There are things that specifically describe the manifestation, and those cannot be standardized without compromising the purpose of transcribed elements. The recent move to make the MARC bibliographic 440 field obsolete is a case in point. The series statement in a 4XX field is a description of a specific manifestation. If you replace the statement with the authorized heading, then the series statement is no longer reliable as a description of the manifestation, because the authorized heading can be changed. One single element cannot serve both purposes (representation of the manifestation on one hand, and standardized data on the other). We need to determine which elements are needed for which purposes, and make sure that all of the purposes are covered. In some contexts, for some resources, it is very important that the metadata include the place of publication and name of publisher as found on the resource. There may also be a need to create relationships between the place of publication and name of publisher and the resource, which are not dependent on the exact transcribed form of the names on the resource but on the entities to which those names refer. Can it be that RDA may simply need to define more elements, and make it clear for which purposes each is to be used?

Karen Coyle said...

Kevin,

I agree that if the transcribed elements are considered essential then they should be clearly defined as "transcribed" and entered as text.* They should not be assumed to play multiple roles in the description. Yet it is essential to understand that textual data will not be usable for linking in the linked data sense. If we want items to link on, say, place of publication, then there will also need to be an identifier for the place coming out of a controlled vocabulary. In some circumstances this can be machine-derived from the transcribed place and presented to the cataloger for verification. I say that because this kind of duplication of data does not necessarily mean that the cataloger has to input the data twice, the way it does in most MARC systems today.
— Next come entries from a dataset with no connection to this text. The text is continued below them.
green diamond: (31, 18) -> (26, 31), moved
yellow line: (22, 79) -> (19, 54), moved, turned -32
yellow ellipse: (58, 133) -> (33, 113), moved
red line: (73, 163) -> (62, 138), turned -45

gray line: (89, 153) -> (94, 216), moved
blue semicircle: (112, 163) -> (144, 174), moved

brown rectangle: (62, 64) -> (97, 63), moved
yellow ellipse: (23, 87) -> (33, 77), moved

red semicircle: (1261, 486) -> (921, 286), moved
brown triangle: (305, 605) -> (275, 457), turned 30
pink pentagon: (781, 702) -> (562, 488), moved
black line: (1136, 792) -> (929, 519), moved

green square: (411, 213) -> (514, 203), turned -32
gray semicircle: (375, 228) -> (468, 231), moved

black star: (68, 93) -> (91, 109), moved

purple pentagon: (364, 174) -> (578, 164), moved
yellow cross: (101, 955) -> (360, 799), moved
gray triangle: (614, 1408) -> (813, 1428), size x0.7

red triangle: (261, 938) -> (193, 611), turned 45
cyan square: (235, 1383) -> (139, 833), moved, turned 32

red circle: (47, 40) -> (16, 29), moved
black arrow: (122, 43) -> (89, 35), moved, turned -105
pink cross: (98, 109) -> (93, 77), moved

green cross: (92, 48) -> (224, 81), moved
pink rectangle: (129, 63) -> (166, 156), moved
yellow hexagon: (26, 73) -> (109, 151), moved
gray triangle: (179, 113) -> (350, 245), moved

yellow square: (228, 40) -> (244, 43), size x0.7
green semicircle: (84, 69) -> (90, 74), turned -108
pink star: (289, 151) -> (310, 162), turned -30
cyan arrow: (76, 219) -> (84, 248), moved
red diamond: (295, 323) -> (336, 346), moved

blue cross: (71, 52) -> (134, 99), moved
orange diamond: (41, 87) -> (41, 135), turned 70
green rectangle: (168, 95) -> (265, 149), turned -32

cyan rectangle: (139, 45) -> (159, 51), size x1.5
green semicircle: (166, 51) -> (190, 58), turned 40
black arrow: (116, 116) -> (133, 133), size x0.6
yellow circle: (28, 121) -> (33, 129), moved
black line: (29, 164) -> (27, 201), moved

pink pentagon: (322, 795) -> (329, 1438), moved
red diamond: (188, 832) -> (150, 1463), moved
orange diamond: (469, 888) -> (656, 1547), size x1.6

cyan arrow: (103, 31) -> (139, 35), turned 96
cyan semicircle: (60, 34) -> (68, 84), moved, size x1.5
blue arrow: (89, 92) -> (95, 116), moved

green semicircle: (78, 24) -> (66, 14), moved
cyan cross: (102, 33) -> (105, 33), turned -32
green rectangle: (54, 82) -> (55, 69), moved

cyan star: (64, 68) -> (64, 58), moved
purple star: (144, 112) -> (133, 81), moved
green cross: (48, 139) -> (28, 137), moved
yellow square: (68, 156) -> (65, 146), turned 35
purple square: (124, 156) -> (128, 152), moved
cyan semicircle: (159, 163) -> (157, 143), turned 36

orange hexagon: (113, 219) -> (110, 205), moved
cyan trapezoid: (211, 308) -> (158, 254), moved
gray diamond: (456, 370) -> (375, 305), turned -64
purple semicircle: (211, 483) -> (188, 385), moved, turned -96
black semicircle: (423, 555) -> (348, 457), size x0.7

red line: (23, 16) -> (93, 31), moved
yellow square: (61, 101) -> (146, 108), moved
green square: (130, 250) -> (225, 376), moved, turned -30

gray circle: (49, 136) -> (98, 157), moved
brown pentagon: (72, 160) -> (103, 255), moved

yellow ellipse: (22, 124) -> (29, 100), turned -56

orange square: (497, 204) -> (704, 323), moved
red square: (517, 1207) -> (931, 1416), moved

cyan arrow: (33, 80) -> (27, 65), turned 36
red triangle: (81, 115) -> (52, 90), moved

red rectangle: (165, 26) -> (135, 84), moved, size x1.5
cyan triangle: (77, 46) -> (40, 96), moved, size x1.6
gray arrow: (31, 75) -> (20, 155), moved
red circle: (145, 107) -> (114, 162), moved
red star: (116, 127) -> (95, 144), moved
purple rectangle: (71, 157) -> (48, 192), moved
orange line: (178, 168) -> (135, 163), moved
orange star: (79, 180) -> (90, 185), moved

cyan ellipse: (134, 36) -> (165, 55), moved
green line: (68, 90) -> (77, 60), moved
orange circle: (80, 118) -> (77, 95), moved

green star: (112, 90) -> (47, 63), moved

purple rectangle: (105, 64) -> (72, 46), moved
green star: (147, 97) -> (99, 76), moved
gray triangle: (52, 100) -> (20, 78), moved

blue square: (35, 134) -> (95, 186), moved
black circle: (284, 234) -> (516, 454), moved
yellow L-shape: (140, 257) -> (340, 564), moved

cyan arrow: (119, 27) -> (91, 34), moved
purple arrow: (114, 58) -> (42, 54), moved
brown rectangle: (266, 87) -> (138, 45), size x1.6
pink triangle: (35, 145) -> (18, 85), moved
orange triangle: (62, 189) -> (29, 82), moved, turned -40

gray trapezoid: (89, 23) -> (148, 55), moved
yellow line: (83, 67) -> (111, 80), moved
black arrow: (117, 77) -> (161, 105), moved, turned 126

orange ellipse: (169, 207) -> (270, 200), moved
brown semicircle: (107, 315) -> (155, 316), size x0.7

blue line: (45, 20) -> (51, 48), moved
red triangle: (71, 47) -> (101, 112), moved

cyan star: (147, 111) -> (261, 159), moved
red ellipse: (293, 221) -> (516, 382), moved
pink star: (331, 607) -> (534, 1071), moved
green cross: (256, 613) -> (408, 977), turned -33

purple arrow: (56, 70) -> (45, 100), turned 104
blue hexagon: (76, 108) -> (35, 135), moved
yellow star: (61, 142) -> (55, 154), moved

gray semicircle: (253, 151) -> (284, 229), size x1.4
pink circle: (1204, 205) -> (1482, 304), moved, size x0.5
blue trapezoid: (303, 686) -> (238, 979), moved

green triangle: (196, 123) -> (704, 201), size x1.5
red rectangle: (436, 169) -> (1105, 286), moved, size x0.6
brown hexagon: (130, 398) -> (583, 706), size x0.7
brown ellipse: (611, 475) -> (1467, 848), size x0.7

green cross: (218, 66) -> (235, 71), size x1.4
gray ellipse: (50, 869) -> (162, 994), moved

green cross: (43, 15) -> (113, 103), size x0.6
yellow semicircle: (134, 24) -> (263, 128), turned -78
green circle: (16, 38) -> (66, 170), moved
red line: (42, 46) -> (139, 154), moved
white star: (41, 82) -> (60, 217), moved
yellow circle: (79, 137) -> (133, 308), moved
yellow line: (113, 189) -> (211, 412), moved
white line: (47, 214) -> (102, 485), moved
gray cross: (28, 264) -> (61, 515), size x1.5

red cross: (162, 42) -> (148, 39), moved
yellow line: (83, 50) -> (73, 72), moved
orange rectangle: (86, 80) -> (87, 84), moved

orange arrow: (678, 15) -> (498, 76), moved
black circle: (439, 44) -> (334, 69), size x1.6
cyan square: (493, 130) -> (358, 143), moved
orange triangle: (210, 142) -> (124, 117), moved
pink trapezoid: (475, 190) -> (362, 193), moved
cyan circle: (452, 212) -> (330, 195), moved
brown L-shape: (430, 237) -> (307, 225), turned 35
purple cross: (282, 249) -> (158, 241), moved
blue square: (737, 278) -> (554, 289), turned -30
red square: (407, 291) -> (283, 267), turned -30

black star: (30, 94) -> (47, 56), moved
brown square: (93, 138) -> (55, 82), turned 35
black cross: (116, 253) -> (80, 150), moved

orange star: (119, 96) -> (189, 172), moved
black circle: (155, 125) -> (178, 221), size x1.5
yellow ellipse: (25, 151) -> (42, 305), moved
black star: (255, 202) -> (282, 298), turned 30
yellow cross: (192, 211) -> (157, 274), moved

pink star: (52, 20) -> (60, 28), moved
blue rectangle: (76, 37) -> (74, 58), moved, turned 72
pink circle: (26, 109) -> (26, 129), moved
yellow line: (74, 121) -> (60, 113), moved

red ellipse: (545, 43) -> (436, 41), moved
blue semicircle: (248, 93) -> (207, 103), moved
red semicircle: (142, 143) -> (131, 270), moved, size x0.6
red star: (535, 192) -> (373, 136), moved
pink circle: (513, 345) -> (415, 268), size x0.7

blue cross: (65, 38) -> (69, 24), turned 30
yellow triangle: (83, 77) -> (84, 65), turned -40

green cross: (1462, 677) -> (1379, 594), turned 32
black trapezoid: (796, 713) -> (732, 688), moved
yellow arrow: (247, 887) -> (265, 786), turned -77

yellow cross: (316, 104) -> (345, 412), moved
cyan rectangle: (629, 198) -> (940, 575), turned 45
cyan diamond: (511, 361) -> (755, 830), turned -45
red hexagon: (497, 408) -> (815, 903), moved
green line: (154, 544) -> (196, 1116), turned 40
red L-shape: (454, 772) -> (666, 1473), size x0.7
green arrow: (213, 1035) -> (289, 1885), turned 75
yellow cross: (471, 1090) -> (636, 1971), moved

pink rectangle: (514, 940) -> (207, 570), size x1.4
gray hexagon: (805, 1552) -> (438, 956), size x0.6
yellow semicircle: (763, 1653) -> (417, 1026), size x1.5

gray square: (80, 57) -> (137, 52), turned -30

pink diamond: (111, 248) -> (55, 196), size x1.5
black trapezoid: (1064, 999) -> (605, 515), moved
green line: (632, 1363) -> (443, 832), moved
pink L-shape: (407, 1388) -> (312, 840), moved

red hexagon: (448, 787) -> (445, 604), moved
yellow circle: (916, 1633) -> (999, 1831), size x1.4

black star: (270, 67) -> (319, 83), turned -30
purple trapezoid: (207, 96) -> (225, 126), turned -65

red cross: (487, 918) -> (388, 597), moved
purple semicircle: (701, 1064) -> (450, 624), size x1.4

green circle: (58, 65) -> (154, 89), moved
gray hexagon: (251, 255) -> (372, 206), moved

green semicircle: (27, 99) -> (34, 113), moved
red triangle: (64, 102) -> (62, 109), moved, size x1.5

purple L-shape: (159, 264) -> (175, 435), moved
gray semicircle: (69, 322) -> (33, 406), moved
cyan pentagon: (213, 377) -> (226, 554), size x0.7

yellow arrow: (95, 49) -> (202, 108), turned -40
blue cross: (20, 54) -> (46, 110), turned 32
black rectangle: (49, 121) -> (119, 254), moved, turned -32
* I understand the need for transcription as identification, but I'm not convinced that
1) it is always needed
2) it is always worth the time
3) the same need cannot be satisfied by other means in the future (e.g. digitization of title pages).

Since this is information to be displayed to the user, not used for retrieval, a display of the title page may be as good of a surrogate as a transcription into metadata -- and some times perhaps even better.

Kevin M. Randall said...

Karen,

Very good points, and that's pretty much why I said "In some contexts, for some resources ..." I think to say that we should always include both forms is just as foolish as to say that we never need both forms. Maybe the latest Stephen King novel doesn't need as much information recorded as does a first printing of a Mark Twain novel (I hope I'll be forgiven in some quarters for using such outdated, irrelevant examples as print resources...). How much to to record and code, and how, will always be up cataloger judgment and institutional policy. It's just important that we have data structures that support those judgments and policies. And I definitely agree with you that we should be looking at alternative methods of identification, such as images.

And I'm really glad you pointed out that seemingly "duplicate" elements need not require duplicate data entry! (I'll avoid stepping onto the soapbox that I occupied last Friday on the bibframe list...)